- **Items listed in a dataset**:
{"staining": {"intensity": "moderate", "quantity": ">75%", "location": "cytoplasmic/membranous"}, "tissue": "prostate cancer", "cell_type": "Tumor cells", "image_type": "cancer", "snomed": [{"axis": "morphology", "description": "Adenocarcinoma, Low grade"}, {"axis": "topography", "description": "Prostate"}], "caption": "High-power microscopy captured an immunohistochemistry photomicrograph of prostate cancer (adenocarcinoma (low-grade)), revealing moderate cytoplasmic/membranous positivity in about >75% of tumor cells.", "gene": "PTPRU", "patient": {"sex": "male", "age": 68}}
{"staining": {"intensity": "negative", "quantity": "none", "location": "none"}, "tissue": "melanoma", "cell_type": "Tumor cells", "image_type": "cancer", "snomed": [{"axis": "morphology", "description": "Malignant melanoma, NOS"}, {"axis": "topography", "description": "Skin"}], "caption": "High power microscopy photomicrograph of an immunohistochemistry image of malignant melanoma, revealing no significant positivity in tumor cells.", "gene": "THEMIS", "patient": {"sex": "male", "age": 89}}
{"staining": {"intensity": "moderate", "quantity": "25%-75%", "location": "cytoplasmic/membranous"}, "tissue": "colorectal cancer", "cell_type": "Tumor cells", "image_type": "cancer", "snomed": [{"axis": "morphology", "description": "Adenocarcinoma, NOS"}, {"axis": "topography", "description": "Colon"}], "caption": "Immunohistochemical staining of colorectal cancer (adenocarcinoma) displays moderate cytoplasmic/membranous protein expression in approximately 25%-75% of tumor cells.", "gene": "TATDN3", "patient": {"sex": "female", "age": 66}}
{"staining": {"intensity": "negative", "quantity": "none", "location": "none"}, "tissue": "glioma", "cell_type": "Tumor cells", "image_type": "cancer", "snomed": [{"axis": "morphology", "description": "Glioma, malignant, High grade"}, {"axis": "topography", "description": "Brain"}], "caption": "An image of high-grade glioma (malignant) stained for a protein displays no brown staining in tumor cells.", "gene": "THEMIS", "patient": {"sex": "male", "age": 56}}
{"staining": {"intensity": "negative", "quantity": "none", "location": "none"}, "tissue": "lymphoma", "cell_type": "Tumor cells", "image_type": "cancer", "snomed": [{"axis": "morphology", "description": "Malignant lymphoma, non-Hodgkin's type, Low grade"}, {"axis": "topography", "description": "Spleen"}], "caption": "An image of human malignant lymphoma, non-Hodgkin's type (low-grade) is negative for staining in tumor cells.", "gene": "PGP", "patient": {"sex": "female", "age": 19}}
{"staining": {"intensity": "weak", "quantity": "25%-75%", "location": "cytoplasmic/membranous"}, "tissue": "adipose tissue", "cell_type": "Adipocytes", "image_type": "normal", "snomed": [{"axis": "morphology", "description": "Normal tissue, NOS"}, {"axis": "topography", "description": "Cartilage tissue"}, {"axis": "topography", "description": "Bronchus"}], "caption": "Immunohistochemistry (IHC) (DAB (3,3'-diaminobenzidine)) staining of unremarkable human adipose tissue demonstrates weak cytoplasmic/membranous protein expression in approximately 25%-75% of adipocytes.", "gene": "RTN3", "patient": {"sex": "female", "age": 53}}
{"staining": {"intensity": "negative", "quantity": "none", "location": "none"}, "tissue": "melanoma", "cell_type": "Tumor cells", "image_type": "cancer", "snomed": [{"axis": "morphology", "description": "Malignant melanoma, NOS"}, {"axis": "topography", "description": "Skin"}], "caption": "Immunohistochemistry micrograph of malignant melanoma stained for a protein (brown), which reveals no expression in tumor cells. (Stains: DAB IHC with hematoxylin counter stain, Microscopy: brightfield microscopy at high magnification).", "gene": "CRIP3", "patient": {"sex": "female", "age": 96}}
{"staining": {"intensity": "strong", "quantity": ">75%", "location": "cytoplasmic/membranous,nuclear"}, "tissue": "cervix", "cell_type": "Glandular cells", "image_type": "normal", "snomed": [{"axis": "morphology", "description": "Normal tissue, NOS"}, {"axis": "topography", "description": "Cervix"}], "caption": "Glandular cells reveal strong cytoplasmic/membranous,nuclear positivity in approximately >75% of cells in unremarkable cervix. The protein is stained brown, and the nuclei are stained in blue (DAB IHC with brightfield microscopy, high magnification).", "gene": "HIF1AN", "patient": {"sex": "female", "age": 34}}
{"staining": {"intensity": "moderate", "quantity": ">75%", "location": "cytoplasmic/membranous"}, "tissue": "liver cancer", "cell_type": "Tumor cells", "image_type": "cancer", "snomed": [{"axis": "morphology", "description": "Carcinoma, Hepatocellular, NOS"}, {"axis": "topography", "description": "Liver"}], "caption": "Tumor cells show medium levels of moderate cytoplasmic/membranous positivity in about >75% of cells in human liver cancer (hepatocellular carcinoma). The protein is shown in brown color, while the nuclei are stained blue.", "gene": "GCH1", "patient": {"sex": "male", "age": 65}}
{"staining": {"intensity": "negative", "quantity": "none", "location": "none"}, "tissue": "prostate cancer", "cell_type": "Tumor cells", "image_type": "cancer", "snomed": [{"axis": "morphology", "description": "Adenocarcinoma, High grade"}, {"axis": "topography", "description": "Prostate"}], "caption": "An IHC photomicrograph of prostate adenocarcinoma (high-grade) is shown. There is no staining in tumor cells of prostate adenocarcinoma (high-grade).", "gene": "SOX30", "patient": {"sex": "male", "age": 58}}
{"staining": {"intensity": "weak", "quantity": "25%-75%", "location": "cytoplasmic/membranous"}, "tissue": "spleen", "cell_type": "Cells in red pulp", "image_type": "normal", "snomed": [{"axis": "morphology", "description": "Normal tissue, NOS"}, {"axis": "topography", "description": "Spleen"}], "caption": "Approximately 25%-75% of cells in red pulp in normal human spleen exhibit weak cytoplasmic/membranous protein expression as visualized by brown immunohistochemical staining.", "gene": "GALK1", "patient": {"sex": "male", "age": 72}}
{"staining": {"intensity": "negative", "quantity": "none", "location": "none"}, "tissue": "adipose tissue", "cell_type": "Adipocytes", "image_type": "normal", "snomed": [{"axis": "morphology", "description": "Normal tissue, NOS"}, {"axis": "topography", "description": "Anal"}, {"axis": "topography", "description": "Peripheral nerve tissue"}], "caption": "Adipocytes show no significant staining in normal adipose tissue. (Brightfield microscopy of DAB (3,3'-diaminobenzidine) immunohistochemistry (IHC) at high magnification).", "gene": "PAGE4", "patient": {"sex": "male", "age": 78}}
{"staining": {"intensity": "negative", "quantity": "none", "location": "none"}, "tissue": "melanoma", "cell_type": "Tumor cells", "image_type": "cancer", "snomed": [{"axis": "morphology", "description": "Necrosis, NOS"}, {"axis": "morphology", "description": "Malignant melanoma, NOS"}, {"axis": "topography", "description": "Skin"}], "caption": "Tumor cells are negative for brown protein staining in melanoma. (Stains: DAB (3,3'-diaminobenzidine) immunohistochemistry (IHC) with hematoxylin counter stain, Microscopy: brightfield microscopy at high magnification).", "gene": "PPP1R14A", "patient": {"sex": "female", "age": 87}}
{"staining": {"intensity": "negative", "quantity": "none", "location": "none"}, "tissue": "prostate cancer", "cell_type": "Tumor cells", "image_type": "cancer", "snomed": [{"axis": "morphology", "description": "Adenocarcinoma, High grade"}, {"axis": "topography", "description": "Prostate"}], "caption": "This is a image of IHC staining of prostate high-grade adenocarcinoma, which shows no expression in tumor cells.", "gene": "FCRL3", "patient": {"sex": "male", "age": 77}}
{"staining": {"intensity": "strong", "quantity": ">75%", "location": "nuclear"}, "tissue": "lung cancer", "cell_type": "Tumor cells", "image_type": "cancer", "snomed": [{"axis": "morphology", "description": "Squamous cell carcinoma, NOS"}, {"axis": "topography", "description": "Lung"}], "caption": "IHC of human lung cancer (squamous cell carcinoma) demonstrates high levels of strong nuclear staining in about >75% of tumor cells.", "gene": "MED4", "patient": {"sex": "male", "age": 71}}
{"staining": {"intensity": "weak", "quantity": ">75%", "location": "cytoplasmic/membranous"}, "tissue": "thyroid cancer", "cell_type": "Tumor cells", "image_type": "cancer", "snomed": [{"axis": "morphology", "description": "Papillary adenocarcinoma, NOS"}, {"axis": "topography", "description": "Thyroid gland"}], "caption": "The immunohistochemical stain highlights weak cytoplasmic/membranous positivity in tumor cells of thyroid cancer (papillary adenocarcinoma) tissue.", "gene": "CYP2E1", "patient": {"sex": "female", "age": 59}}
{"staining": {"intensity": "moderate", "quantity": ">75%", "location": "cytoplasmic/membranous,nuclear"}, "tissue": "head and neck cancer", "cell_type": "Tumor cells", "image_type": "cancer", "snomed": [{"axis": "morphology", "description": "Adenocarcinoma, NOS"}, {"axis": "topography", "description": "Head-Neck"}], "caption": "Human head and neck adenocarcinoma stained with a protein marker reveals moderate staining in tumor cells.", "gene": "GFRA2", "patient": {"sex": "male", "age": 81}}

- **THE PROBLEM**: Wherever the line holding "micrograph of malignant" falls in the entries above, copy exactly from it through the line holding "cells show medium", inclusive, and add nothing.

- **ANSWER TO THE PROBLEM**:
{"staining": {"intensity": "negative", "quantity": "none", "location": "none"}, "tissue": "melanoma", "cell_type": "Tumor cells", "image_type": "cancer", "snomed": [{"axis": "morphology", "description": "Malignant melanoma, NOS"}, {"axis": "topography", "description": "Skin"}], "caption": "Immunohistochemistry micrograph of malignant melanoma stained for a protein (brown), which reveals no expression in tumor cells. (Stains: DAB IHC with hematoxylin counter stain, Microscopy: brightfield microscopy at high magnification).", "gene": "CRIP3", "patient": {"sex": "female", "age": 96}}
{"staining": {"intensity": "strong", "quantity": ">75%", "location": "cytoplasmic/membranous,nuclear"}, "tissue": "cervix", "cell_type": "Glandular cells", "image_type": "normal", "snomed": [{"axis": "morphology", "description": "Normal tissue, NOS"}, {"axis": "topography", "description": "Cervix"}], "caption": "Glandular cells reveal strong cytoplasmic/membranous,nuclear positivity in approximately >75% of cells in unremarkable cervix. The protein is stained brown, and the nuclei are stained in blue (DAB IHC with brightfield microscopy, high magnification).", "gene": "HIF1AN", "patient": {"sex": "female", "age": 34}}
{"staining": {"intensity": "moderate", "quantity": ">75%", "location": "cytoplasmic/membranous"}, "tissue": "liver cancer", "cell_type": "Tumor cells", "image_type": "cancer", "snomed": [{"axis": "morphology", "description": "Carcinoma, Hepatocellular, NOS"}, {"axis": "topography", "description": "Liver"}], "caption": "Tumor cells show medium levels of moderate cytoplasmic/membranous positivity in about >75% of cells in human liver cancer (hepatocellular carcinoma). The protein is shown in brown color, while the nuclei are stained blue.", "gene": "GCH1", "patient": {"sex": "male", "age": 65}}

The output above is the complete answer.